(Beginning of Data for this task)

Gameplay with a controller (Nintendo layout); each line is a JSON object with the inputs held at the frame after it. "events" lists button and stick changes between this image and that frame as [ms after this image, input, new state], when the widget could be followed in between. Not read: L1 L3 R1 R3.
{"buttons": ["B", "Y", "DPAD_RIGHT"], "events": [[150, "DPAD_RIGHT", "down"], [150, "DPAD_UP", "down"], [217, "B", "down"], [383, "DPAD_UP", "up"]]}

(End of Data for this task)
(Beginning of Data for this task)

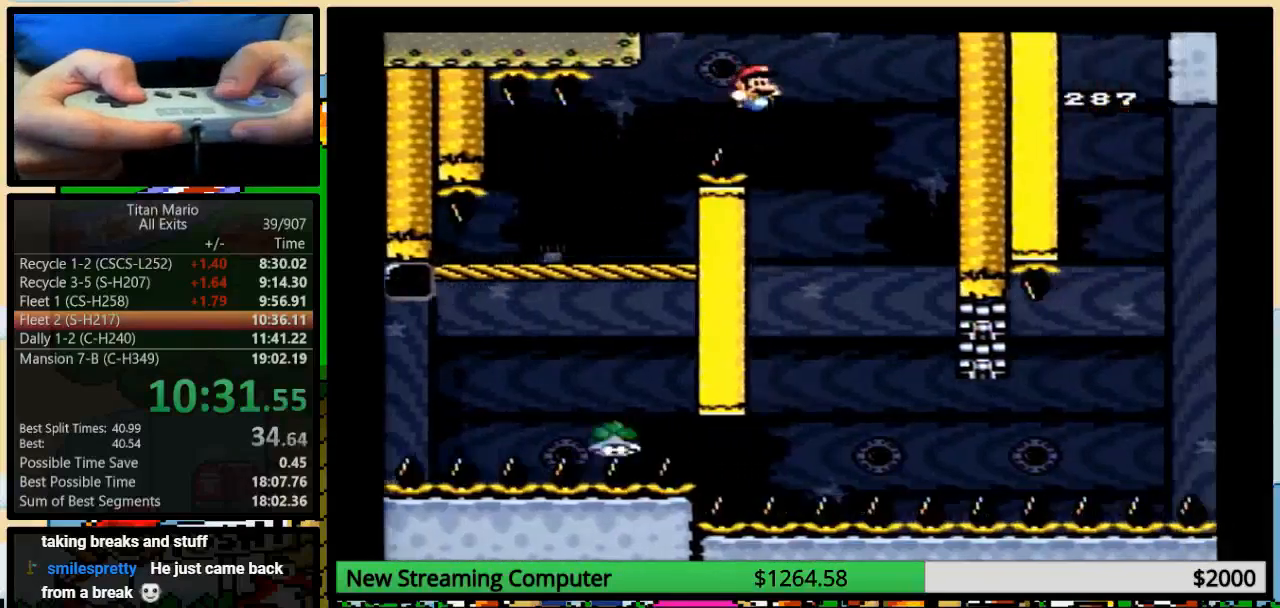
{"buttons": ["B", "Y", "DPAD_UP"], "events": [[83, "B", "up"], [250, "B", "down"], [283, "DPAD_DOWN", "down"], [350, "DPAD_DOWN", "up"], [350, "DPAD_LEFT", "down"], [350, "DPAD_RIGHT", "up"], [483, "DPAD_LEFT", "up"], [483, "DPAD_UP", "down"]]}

(End of Data for this task)

Exercise:
In the records above, how many lines hold the string "buttons"? Give the number only.

Answer area:
2